Спал, как в детстве, крепко, без задних ног; вроде бы невелико чудо, но для человека, чей организм в любой непонятной ситуации и в доброй половине понятных выбирает бессонницу, еще как велико. Спал! В незнакомом гостиничном номере! Накануне развески! За два дня до открытия выставки, когда не готово вообще ничего, и еще вопрос, как работы доехали, в каком они состоянии – пугающий, между прочим, вопрос. При этом устроители выставки даже не потрудились приехать за ним в аэропорт, просто прислали инструкцию, как куда добираться, с ссылкой на гугл-карту, которую он открыл бы и сам. Не то чтобы Зоран действительно жаждал торжественной встречи с оркестром и лимузинами, но об уровне организации это многое говорит.
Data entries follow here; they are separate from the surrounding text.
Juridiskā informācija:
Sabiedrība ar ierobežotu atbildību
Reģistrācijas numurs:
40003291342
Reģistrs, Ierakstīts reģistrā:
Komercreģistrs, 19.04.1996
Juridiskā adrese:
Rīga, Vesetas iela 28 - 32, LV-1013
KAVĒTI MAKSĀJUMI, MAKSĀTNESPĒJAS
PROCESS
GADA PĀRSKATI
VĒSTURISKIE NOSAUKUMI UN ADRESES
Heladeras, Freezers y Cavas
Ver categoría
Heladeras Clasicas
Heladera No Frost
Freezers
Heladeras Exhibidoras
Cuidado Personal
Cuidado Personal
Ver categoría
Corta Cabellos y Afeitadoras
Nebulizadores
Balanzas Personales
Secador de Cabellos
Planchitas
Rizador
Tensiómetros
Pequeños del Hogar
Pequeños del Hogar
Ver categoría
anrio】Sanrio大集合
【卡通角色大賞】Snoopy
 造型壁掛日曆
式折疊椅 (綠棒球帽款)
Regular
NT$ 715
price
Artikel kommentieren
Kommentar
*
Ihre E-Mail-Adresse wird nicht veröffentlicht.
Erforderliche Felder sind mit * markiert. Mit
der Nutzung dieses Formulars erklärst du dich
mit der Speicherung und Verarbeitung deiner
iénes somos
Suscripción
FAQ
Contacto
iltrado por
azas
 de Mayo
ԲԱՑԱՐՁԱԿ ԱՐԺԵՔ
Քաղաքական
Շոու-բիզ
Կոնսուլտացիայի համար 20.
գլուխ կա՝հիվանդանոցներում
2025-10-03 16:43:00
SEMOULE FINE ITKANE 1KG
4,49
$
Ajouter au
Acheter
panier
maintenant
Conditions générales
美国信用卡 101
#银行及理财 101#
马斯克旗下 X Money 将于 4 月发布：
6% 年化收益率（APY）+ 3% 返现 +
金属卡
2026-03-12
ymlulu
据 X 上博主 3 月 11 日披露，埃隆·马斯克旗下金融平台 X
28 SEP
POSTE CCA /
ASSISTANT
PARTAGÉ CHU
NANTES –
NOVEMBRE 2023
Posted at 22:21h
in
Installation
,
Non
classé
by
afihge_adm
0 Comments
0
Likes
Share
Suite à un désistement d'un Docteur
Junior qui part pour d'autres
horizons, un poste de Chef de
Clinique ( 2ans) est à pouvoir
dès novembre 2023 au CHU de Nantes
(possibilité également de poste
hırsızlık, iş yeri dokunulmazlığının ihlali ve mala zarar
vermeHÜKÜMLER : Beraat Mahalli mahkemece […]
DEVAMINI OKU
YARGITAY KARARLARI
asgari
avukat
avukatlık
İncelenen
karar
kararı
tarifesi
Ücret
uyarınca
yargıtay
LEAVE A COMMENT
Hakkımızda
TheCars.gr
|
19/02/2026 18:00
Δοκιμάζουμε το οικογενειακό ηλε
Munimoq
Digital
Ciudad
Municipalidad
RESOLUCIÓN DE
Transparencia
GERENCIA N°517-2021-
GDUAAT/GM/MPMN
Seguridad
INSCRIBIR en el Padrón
В подобных обстоятельствах Зоран обычно не мог уснуть до утра, начинал дремать и сразу подскакивал, как ошпаренный. Выпивка не помогала, только усиливала тревогу, он много раз проверял. Даже рекомендованное знакомым врачом снотворное не очень-то помогало, от него провалы в сон становились чуть более продолжительными, а пробуждения скорее скорбными, чем паническими, зато потом весь день была тяжелая, отупевшая голова. Поэтому Зоран всегда старался уснуть без таблетки; обычно напрасно старался, а тут вдруг отлично все получилось. Даже немного слишком отлично: собирался выйти поужинать, на минутку прилег на гостиничную кровать, чтобы вытянуть ноги и расслабиться; ну, в общем, расслабился, так уж расслабился. Уснул одетым, прямо на покрывале, с распахнутым настежь окном. Что снилось, он не запомнил, но явно что-то хорошее, судя по тому, что проспал почти двенадцать часов и проснулся беспричинно счастливым, с заледеневшим носом, в коконе из покрывала, одеяла и двух полотенец, которые, не приходя в сознание, как-то на себя намотал. Даже не простудился, только проголодался, зато так сильно, что пока мылся в душе, тихонько рычал. И съел целых два завтрака – сперва обильный гостиничный, а потом еще один, дополнительный, соблазнившись запахом выпечки из кафе.